- **EXERCISE BRIEF**
Please reproduce the material below word for word, from start to finish.

--- BEGIN DATA PROVIDED ---

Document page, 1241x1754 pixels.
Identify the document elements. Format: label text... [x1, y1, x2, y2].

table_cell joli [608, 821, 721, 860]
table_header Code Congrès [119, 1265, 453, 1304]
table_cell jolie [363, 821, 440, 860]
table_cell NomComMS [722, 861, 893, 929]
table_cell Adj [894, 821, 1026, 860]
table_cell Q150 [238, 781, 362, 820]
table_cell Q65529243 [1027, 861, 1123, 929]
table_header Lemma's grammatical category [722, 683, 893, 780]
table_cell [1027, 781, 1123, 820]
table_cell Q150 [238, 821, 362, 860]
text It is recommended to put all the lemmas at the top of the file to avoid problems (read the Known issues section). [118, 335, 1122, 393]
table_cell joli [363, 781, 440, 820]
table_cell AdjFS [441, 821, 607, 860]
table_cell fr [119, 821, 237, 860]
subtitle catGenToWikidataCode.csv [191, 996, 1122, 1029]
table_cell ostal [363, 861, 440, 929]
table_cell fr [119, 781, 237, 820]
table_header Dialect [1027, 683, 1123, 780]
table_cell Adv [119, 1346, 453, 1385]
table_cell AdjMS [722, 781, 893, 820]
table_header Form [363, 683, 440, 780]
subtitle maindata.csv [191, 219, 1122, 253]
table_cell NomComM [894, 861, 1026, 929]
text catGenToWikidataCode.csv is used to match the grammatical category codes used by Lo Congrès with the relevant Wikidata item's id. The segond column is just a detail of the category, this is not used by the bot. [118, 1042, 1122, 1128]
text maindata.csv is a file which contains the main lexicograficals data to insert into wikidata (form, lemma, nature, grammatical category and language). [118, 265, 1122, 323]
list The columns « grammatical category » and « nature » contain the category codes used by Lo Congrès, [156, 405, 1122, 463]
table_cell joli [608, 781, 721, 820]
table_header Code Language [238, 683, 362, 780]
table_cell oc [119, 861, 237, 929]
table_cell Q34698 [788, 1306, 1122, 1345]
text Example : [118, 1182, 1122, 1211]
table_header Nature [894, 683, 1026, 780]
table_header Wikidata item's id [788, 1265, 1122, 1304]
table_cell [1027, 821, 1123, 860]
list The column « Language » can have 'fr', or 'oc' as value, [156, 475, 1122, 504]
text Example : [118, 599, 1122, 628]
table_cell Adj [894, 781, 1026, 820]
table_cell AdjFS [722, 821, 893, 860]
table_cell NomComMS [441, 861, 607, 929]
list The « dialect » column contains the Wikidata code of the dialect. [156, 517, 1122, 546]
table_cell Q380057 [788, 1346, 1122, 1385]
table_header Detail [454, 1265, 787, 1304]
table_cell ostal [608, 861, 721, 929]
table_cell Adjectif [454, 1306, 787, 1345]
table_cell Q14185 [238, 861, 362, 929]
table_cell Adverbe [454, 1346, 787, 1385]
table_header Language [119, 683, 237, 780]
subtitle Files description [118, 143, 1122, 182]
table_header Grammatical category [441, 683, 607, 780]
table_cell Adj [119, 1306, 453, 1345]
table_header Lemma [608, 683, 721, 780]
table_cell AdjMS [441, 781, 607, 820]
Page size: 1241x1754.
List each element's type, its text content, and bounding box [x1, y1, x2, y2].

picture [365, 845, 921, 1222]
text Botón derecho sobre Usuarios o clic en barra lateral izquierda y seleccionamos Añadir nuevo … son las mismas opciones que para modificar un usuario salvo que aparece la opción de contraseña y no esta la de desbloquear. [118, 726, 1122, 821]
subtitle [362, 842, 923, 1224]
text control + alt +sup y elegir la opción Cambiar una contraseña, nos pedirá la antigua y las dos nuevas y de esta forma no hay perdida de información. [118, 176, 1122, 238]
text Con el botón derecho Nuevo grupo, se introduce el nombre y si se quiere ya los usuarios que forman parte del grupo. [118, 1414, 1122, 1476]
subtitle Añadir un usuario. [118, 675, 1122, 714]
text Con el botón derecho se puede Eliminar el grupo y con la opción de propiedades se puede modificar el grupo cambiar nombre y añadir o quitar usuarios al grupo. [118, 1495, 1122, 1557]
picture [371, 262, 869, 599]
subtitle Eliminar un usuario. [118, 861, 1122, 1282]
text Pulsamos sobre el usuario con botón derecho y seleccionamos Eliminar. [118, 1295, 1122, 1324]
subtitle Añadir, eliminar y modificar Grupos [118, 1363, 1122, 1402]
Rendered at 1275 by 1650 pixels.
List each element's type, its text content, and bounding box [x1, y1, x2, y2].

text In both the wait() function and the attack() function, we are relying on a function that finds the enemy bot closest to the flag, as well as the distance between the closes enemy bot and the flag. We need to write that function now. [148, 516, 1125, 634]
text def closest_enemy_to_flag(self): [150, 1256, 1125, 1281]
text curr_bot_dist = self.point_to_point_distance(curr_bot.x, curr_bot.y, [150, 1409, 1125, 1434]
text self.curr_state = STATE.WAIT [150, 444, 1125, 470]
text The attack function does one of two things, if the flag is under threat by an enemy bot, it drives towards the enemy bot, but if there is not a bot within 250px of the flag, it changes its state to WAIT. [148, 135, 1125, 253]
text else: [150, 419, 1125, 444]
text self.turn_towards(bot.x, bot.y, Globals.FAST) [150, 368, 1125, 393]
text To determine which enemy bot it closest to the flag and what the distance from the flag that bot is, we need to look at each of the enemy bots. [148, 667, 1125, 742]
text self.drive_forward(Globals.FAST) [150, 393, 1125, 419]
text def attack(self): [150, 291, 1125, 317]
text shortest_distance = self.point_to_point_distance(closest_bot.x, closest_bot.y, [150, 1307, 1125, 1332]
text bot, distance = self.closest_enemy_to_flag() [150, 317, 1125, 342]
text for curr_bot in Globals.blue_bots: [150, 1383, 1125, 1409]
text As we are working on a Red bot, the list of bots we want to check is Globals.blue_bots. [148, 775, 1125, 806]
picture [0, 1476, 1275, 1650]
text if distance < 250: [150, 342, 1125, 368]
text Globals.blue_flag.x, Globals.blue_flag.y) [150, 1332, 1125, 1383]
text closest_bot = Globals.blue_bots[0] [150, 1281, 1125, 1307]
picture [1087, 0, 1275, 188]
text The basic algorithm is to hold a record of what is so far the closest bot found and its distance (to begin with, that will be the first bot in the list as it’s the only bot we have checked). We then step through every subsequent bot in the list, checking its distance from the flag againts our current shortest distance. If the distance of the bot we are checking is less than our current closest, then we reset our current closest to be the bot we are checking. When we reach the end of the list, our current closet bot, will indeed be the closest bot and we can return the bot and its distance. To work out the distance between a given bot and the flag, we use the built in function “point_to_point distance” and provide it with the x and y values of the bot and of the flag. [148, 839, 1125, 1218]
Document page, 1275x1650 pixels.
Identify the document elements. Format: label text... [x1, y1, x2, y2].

--- END DATA PROVIDED ---

- **SOLVED EXERCISE**
Document page, 1241x1754 pixels.
Identify the document elements. Format: label text... [x1, y1, x2, y2].

table_cell joli [608, 821, 721, 860]
table_header Code Congrès [119, 1265, 453, 1304]
table_cell jolie [363, 821, 440, 860]
table_cell NomComMS [722, 861, 893, 929]
table_cell Adj [894, 821, 1026, 860]
table_cell Q150 [238, 781, 362, 820]
table_cell Q65529243 [1027, 861, 1123, 929]
table_header Lemma's grammatical category [722, 683, 893, 780]
table_cell [1027, 781, 1123, 820]
table_cell Q150 [238, 821, 362, 860]
text It is recommended to put all the lemmas at the top of the file to avoid problems (read the Known issues section). [118, 335, 1122, 393]
table_cell joli [363, 781, 440, 820]
table_cell AdjFS [441, 821, 607, 860]
table_cell fr [119, 821, 237, 860]
subtitle catGenToWikidataCode.csv [191, 996, 1122, 1029]
table_cell ostal [363, 861, 440, 929]
table_cell fr [119, 781, 237, 820]
table_header Dialect [1027, 683, 1123, 780]
table_cell Adv [119, 1346, 453, 1385]
table_cell AdjMS [722, 781, 893, 820]
table_header Form [363, 683, 440, 780]
subtitle maindata.csv [191, 219, 1122, 253]
table_cell NomComM [894, 861, 1026, 929]
text catGenToWikidataCode.csv is used to match the grammatical category codes used by Lo Congrès with the relevant Wikidata item's id. The segond column is just a detail of the category, this is not used by the bot. [118, 1042, 1122, 1128]
text maindata.csv is a file which contains the main lexicograficals data to insert into wikidata (form, lemma, nature, grammatical category and language). [118, 265, 1122, 323]
list The columns « grammatical category » and « nature » contain the category codes used by Lo Congrès, [156, 405, 1122, 463]
table_cell joli [608, 781, 721, 820]
table_header Code Language [238, 683, 362, 780]
table_cell oc [119, 861, 237, 929]
table_cell Q34698 [788, 1306, 1122, 1345]
text Example : [118, 1182, 1122, 1211]
table_header Nature [894, 683, 1026, 780]
table_header Wikidata item's id [788, 1265, 1122, 1304]
table_cell [1027, 821, 1123, 860]
list The column « Language » can have 'fr', or 'oc' as value, [156, 475, 1122, 504]
text Example : [118, 599, 1122, 628]
table_cell Adj [894, 781, 1026, 820]
table_cell AdjFS [722, 821, 893, 860]
table_cell NomComMS [441, 861, 607, 929]
list The « dialect » column contains the Wikidata code of the dialect. [156, 517, 1122, 546]
table_cell Q380057 [788, 1346, 1122, 1385]
table_header Detail [454, 1265, 787, 1304]
table_cell ostal [608, 861, 721, 929]
table_cell Adjectif [454, 1306, 787, 1345]
table_cell Q14185 [238, 861, 362, 929]
table_cell Adverbe [454, 1346, 787, 1385]
table_header Language [119, 683, 237, 780]
subtitle Files description [118, 143, 1122, 182]
table_header Grammatical category [441, 683, 607, 780]
table_cell Adj [119, 1306, 453, 1345]
table_header Lemma [608, 683, 721, 780]
table_cell AdjMS [441, 781, 607, 820]
Page size: 1241x1754.
List each element's type, its text content, and bounding box [x1, y1, x2, y2].

picture [365, 845, 921, 1222]
text Botón derecho sobre Usuarios o clic en barra lateral izquierda y seleccionamos Añadir nuevo … son las mismas opciones que para modificar un usuario salvo que aparece la opción de contraseña y no esta la de desbloquear. [118, 726, 1122, 821]
subtitle [362, 842, 923, 1224]
text control + alt +sup y elegir la opción Cambiar una contraseña, nos pedirá la antigua y las dos nuevas y de esta forma no hay perdida de información. [118, 176, 1122, 238]
text Con el botón derecho Nuevo grupo, se introduce el nombre y si se quiere ya los usuarios que forman parte del grupo. [118, 1414, 1122, 1476]
subtitle Añadir un usuario. [118, 675, 1122, 714]
text Con el botón derecho se puede Eliminar el grupo y con la opción de propiedades se puede modificar el grupo cambiar nombre y añadir o quitar usuarios al grupo. [118, 1495, 1122, 1557]
picture [371, 262, 869, 599]
subtitle Eliminar un usuario. [118, 861, 1122, 1282]
text Pulsamos sobre el usuario con botón derecho y seleccionamos Eliminar. [118, 1295, 1122, 1324]
subtitle Añadir, eliminar y modificar Grupos [118, 1363, 1122, 1402]
Rendered at 1275 by 1650 pixels.
List each element's type, its text content, and bounding box [x1, y1, x2, y2].

text In both the wait() function and the attack() function, we are relying on a function that finds the enemy bot closest to the flag, as well as the distance between the closes enemy bot and the flag. We need to write that function now. [148, 516, 1125, 634]
text def closest_enemy_to_flag(self): [150, 1256, 1125, 1281]
text curr_bot_dist = self.point_to_point_distance(curr_bot.x, curr_bot.y, [150, 1409, 1125, 1434]
text self.curr_state = STATE.WAIT [150, 444, 1125, 470]
text The attack function does one of two things, if the flag is under threat by an enemy bot, it drives towards the enemy bot, but if there is not a bot within 250px of the flag, it changes its state to WAIT. [148, 135, 1125, 253]
text else: [150, 419, 1125, 444]
text self.turn_towards(bot.x, bot.y, Globals.FAST) [150, 368, 1125, 393]
text To determine which enemy bot it closest to the flag and what the distance from the flag that bot is, we need to look at each of the enemy bots. [148, 667, 1125, 742]
text self.drive_forward(Globals.FAST) [150, 393, 1125, 419]
text def attack(self): [150, 291, 1125, 317]
text shortest_distance = self.point_to_point_distance(closest_bot.x, closest_bot.y, [150, 1307, 1125, 1332]
text bot, distance = self.closest_enemy_to_flag() [150, 317, 1125, 342]
text for curr_bot in Globals.blue_bots: [150, 1383, 1125, 1409]
text As we are working on a Red bot, the list of bots we want to check is Globals.blue_bots. [148, 775, 1125, 806]
picture [0, 1476, 1275, 1650]
text if distance < 250: [150, 342, 1125, 368]
text Globals.blue_flag.x, Globals.blue_flag.y) [150, 1332, 1125, 1383]
text closest_bot = Globals.blue_bots[0] [150, 1281, 1125, 1307]
picture [1087, 0, 1275, 188]
text The basic algorithm is to hold a record of what is so far the closest bot found and its distance (to begin with, that will be the first bot in the list as it’s the only bot we have checked). We then step through every subsequent bot in the list, checking its distance from the flag againts our current shortest distance. If the distance of the bot we are checking is less than our current closest, then we reset our current closest to be the bot we are checking. When we reach the end of the list, our current closet bot, will indeed be the closest bot and we can return the bot and its distance. To work out the distance between a given bot and the flag, we use the built in function “point_to_point distance” and provide it with the x and y values of the bot and of the flag. [148, 839, 1125, 1218]
Document page, 1275x1650 pixels.
Identify the document elements. Format: label text... [x1, y1, x2, y2].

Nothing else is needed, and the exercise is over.